# TASK GOAL:
Copy out every line of the records below word for word.
— begin PROVIDED RECORDS —
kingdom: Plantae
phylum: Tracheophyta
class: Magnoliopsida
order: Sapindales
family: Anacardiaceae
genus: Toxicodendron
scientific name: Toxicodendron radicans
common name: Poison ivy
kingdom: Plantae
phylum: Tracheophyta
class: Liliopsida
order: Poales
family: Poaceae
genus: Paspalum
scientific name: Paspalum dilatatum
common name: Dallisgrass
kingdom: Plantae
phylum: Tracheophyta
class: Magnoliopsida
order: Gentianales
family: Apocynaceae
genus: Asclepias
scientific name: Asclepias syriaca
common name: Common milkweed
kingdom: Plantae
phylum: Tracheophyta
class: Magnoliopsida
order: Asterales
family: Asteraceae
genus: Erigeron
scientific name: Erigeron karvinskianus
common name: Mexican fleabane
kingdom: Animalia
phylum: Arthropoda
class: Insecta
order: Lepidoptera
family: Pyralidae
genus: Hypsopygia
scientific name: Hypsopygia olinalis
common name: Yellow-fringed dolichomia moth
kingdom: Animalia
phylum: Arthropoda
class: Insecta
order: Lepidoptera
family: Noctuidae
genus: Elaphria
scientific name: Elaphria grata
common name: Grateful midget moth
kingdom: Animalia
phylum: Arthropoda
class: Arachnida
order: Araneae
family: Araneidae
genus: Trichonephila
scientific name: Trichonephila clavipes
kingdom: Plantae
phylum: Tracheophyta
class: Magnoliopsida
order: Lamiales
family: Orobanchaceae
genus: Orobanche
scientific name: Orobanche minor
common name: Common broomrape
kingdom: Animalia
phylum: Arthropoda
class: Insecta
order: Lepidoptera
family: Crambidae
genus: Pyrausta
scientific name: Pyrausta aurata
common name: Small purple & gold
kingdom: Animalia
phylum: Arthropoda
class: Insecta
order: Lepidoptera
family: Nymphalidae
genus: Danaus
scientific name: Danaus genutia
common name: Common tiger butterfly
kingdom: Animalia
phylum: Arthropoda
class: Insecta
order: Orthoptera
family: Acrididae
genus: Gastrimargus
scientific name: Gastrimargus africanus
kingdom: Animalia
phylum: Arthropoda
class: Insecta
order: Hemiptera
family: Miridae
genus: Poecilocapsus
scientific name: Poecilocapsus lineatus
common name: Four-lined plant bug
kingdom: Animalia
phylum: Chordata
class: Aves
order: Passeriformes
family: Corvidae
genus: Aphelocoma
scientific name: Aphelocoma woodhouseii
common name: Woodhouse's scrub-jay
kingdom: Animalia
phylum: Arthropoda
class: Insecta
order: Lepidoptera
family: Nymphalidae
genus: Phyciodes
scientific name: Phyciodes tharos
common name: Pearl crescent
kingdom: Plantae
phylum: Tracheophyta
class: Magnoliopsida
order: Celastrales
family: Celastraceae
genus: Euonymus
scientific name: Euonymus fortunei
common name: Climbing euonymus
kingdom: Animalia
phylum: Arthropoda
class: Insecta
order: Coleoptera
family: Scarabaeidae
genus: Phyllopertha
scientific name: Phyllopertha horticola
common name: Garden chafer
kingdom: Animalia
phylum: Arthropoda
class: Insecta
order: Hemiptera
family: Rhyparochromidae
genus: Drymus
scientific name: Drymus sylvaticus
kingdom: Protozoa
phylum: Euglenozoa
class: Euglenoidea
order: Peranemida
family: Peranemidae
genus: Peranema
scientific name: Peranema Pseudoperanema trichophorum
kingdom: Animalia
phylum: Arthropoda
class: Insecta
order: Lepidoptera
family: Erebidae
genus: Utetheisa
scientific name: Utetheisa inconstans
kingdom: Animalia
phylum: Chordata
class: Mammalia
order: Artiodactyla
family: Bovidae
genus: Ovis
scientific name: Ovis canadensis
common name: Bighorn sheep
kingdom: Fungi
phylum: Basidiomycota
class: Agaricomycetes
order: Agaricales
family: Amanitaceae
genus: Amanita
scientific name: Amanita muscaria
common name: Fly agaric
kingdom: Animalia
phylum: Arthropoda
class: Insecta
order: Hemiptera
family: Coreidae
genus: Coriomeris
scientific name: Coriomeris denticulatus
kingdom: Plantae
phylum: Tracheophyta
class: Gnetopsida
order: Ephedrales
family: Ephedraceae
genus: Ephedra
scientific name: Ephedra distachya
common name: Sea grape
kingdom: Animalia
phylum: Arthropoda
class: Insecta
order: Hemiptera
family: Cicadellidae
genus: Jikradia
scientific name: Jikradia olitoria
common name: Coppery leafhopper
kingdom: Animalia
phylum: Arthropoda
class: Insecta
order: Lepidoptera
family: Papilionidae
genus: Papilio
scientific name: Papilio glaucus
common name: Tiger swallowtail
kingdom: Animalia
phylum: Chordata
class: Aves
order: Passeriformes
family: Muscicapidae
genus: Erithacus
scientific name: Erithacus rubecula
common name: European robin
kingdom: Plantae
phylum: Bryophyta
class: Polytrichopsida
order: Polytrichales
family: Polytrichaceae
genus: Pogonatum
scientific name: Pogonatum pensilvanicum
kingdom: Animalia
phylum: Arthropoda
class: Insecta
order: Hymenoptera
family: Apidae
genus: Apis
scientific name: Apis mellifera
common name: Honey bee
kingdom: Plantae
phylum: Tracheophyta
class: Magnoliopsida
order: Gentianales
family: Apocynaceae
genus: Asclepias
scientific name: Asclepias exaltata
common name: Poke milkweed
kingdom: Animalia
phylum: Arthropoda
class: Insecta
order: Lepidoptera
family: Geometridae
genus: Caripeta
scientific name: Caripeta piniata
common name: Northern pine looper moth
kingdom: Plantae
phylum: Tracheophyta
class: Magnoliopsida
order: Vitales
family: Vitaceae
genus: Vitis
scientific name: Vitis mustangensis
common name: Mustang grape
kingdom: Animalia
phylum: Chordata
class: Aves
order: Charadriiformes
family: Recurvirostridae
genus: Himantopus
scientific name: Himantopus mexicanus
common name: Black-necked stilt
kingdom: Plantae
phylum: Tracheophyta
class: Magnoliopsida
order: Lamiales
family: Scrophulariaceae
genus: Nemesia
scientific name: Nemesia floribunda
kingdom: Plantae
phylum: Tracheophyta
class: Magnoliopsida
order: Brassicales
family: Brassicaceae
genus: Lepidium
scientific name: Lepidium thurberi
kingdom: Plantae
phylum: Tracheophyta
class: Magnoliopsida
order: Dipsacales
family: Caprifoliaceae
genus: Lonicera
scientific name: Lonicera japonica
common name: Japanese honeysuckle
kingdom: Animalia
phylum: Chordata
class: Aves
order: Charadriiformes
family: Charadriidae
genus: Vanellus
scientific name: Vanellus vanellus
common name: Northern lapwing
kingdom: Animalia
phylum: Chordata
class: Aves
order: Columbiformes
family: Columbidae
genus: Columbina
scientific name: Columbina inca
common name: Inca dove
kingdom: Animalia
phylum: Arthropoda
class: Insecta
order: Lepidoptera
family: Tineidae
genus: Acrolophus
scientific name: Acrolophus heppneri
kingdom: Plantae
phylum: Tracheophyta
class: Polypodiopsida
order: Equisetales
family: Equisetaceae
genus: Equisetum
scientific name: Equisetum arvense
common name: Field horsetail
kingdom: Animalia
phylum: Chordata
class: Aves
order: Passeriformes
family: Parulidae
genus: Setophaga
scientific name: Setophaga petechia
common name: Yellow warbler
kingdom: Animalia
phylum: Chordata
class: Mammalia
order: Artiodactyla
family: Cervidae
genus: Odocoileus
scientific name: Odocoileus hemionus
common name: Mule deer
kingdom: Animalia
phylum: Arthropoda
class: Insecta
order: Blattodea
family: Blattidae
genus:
— end PROVIDED RECORDS —
# ANSWER:
kingdom: Plantae
phylum: Tracheophyta
class: Magnoliopsida
order: Sapindales
family: Anacardiaceae
genus: Toxicodendron
scientific name: Toxicodendron radicans
common name: Poison ivy
kingdom: Plantae
phylum: Tracheophyta
class: Liliopsida
order: Poales
family: Poaceae
genus: Paspalum
scientific name: Paspalum dilatatum
common name: Dallisgrass
kingdom: Plantae
phylum: Tracheophyta
class: Magnoliopsida
order: Gentianales
family: Apocynaceae
genus: Asclepias
scientific name: Asclepias syriaca
common name: Common milkweed
kingdom: Plantae
phylum: Tracheophyta
class: Magnoliopsida
order: Asterales
family: Asteraceae
genus: Erigeron
scientific name: Erigeron karvinskianus
common name: Mexican fleabane
kingdom: Animalia
phylum: Arthropoda
class: Insecta
order: Lepidoptera
family: Pyralidae
genus: Hypsopygia
scientific name: Hypsopygia olinalis
common name: Yellow-fringed dolichomia moth
kingdom: Animalia
phylum: Arthropoda
class: Insecta
order: Lepidoptera
family: Noctuidae
genus: Elaphria
scientific name: Elaphria grata
common name: Grateful midget moth
kingdom: Animalia
phylum: Arthropoda
class: Arachnida
order: Araneae
family: Araneidae
genus: Trichonephila
scientific name: Trichonephila clavipes
kingdom: Plantae
phylum: Tracheophyta
class: Magnoliopsida
order: Lamiales
family: Orobanchaceae
genus: Orobanche
scientific name: Orobanche minor
common name: Common broomrape
kingdom: Animalia
phylum: Arthropoda
class: Insecta
order: Lepidoptera
family: Crambidae
genus: Pyrausta
scientific name: Pyrausta aurata
common name: Small purple & gold
kingdom: Animalia
phylum: Arthropoda
class: Insecta
order: Lepidoptera
family: Nymphalidae
genus: Danaus
scientific name: Danaus genutia
common name: Common tiger butterfly
kingdom: Animalia
phylum: Arthropoda
class: Insecta
order: Orthoptera
family: Acrididae
genus: Gastrimargus
scientific name: Gastrimargus africanus
kingdom: Animalia
phylum: Arthropoda
class: Insecta
order: Hemiptera
family: Miridae
genus: Poecilocapsus
scientific name: Poecilocapsus lineatus
common name: Four-lined plant bug
kingdom: Animalia
phylum: Chordata
class: Aves
order: Passeriformes
family: Corvidae
genus: Aphelocoma
scientific name: Aphelocoma woodhouseii
common name: Woodhouse's scrub-jay
kingdom: Animalia
phylum: Arthropoda
class: Insecta
order: Lepidoptera
family: Nymphalidae
genus: Phyciodes
scientific name: Phyciodes tharos
common name: Pearl crescent
kingdom: Plantae
phylum: Tracheophyta
class: Magnoliopsida
order: Celastrales
family: Celastraceae
genus: Euonymus
scientific name: Euonymus fortunei
common name: Climbing euonymus
kingdom: Animalia
phylum: Arthropoda
class: Insecta
order: Coleoptera
family: Scarabaeidae
genus: Phyllopertha
scientific name: Phyllopertha horticola
common name: Garden chafer
kingdom: Animalia
phylum: Arthropoda
class: Insecta
order: Hemiptera
family: Rhyparochromidae
genus: Drymus
scientific name: Drymus sylvaticus
kingdom: Protozoa
phylum: Euglenozoa
class: Euglenoidea
order: Peranemida
family: Peranemidae
genus: Peranema
scientific name: Peranema Pseudoperanema trichophorum
kingdom: Animalia
phylum: Arthropoda
class: Insecta
order: Lepidoptera
family: Erebidae
genus: Utetheisa
scientific name: Utetheisa inconstans
kingdom: Animalia
phylum: Chordata
class: Mammalia
order: Artiodactyla
family: Bovidae
genus: Ovis
scientific name: Ovis canadensis
common name: Bighorn sheep
kingdom: Fungi
phylum: Basidiomycota
class: Agaricomycetes
order: Agaricales
family: Amanitaceae
genus: Amanita
scientific name: Amanita muscaria
common name: Fly agaric
kingdom: Animalia
phylum: Arthropoda
class: Insecta
order: Hemiptera
family: Coreidae
genus: Coriomeris
scientific name: Coriomeris denticulatus
kingdom: Plantae
phylum: Tracheophyta
class: Gnetopsida
order: Ephedrales
family: Ephedraceae
genus: Ephedra
scientific name: Ephedra distachya
common name: Sea grape
kingdom: Animalia
phylum: Arthropoda
class: Insecta
order: Hemiptera
family: Cicadellidae
genus: Jikradia
scientific name: Jikradia olitoria
common name: Coppery leafhopper
kingdom: Animalia
phylum: Arthropoda
class: Insecta
order: Lepidoptera
family: Papilionidae
genus: Papilio
scientific name: Papilio glaucus
common name: Tiger swallowtail
kingdom: Animalia
phylum: Chordata
class: Aves
order: Passeriformes
family: Muscicapidae
genus: Erithacus
scientific name: Erithacus rubecula
common name: European robin
kingdom: Plantae
phylum: Bryophyta
class: Polytrichopsida
order: Polytrichales
family: Polytrichaceae
genus: Pogonatum
scientific name: Pogonatum pensilvanicum
kingdom: Animalia
phylum: Arthropoda
class: Insecta
order: Hymenoptera
family: Apidae
genus: Apis
scientific name: Apis mellifera
common name: Honey bee
kingdom: Plantae
phylum: Tracheophyta
class: Magnoliopsida
order: Gentianales
family: Apocynaceae
genus: Asclepias
scientific name: Asclepias exaltata
common name: Poke milkweed
kingdom: Animalia
phylum: Arthropoda
class: Insecta
order: Lepidoptera
family: Geometridae
genus: Caripeta
scientific name: Caripeta piniata
common name: Northern pine looper moth
kingdom: Plantae
phylum: Tracheophyta
class: Magnoliopsida
order: Vitales
family: Vitaceae
genus: Vitis
scientific name: Vitis mustangensis
common name: Mustang grape
kingdom: Animalia
phylum: Chordata
class: Aves
order: Charadriiformes
family: Recurvirostridae
genus: Himantopus
scientific name: Himantopus mexicanus
common name: Black-necked stilt
kingdom: Plantae
phylum: Tracheophyta
class: Magnoliopsida
order: Lamiales
family: Scrophulariaceae
genus: Nemesia
scientific name: Nemesia floribunda
kingdom: Plantae
phylum: Tracheophyta
class: Magnoliopsida
order: Brassicales
family: Brassicaceae
genus: Lepidium
scientific name: Lepidium thurberi
kingdom: Plantae
phylum: Tracheophyta
class: Magnoliopsida
order: Dipsacales
family: Caprifoliaceae
genus: Lonicera
scientific name: Lonicera japonica
common name: Japanese honeysuckle
kingdom: Animalia
phylum: Chordata
class: Aves
order: Charadriiformes
family: Charadriidae
genus: Vanellus
scientific name: Vanellus vanellus
common name: Northern lapwing
kingdom: Animalia
phylum: Chordata
class: Aves
order: Columbiformes
family: Columbidae
genus: Columbina
scientific name: Columbina inca
common name: Inca dove
kingdom: Animalia
phylum: Arthropoda
class: Insecta
order: Lepidoptera
family: Tineidae
genus: Acrolophus
scientific name: Acrolophus heppneri
kingdom: Plantae
phylum: Tracheophyta
class: Polypodiopsida
order: Equisetales
family: Equisetaceae
genus: Equisetum
scientific name: Equisetum arvense
common name: Field horsetail
kingdom: Animalia
phylum: Chordata
class: Aves
order: Passeriformes
family: Parulidae
genus: Setophaga
scientific name: Setophaga petechia
common name: Yellow warbler
kingdom: Animalia
phylum: Chordata
class: Mammalia
order: Artiodactyla
family: Cervidae
genus: Odocoileus
scientific name: Odocoileus hemionus
common name: Mule deer
kingdom: Animalia
phylum: Arthropoda
class: Insecta
order: Blattodea
family: Blattidae
genus:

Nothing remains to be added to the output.